Im Rahmen der heutigen Landtagsdebatte über den Antrag der CDU/SPD-Koalition, „Stärkung der grenzüberschreitenden nachbarsprachigen Bildung“ weist Heiko Kosel, Mitglied der Fraktion DIE LINKE im Sächsischen Landtag aus der Lausitz, auf die Realität hin: 

 

Der Spracherwerb des Nachbarn jenseits der Grenze hilft nicht nur, ihn im Wortsinne zu verstehen, sondern trägt auch dazu bei, Vorurteile, die nach wie vor in unsere Bevölkerung präsent sind, schon von Kindesbeinen an zu verhindern oder abzubauen.

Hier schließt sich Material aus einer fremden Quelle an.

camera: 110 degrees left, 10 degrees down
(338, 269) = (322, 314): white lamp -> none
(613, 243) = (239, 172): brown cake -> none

Den Menschen in Sachsen durch Mehrsprachigkeit den Wechsel in die Perspektive z. B . unserer polnischen und tschechischen Nachbarn zu ermöglichen, ist angesichts von vermeintlicher „Leitkultur“, Rechtspopulismus und nationalistischer Selbstüberhöhung eine bedeutsame politische Fähigkeit.

 

Gerade vor dieser politischen und auch verfassungsrechtlichen Bedeutung der grenzüberschreitenden nachbarsprachlichen Bildung ist es beschämend, dass sich nach mehr als 13 Jahren EU-Beitritt von Polen und Tschechien der Spracherwerb von Polnisch und Tschechisch auf sächsischer Seite nach wie vor auf einem sehr niedrigen Niveau bewegt. Nach der mir zugänglichen Statistik lernen in Polen ca. 2,2 Millionen junge Leute die deutsche Sprache. In unserer Nachbarwojewodschaft Dolny Śląsk – unserem Freistaat nach Größe und Bevölkerungszahl in der Tendenz vergleichbar  - sind  etwa 300.000, während in der gesamten Bundesrepublik nur etwa 40.000 Menschen Polnisch lernen und in Sachsen 2.222 Schülerinnen und Schüler. 

 

Das stellt zwar bezogen auf die Daten von 2006 eine Verdopplung dar, aber entspricht andererseits nur ganzen 0,46 % aller sächsischen Schülerinnen und Schüler. Die Teilnehmerzahl beim Tschechisch-Unterricht ist nur unwesentlich größer. Aber zum Vergleich: In Tschechien nehmen nach Angeben des Goetheinstituts beachtliche 30 % der Schülerinnen und Schüler am Deutschunterricht teil.  Also stehen ca. 0,5% tschechisch lernenden Schülern in Sachsen etwa 30 % deutsch lernende Schüler in Tschechien gegenüber.

 

Es fällt mir vor dem Hintergrund dieser Zahlen kein vernünftiger Grund ein, warum sich der Freistaat erst zehn Jahre nach dem tschechischen und polnischen EU-Beitritt dazu entschloss, die sächsische Landesstelle für frühe nachbarsprachliche Bildung zu fördern. Geradezu zornig macht mich die Mitteilung der Staatsregierung, dass ebenfalls erst im Jahr 2014 mit einer erstmaligen systematischen Bestandsaufnahme zur frühen nachbarssprachlichen Bildung begonnen wurde. Ich hoffe, dass durch diesen Antrag ein verstärkter Anschub für die Etablierung  eines möglichst flächendeckenden Angebotes zum Nachbarschaftsspracherwerb erfolgt.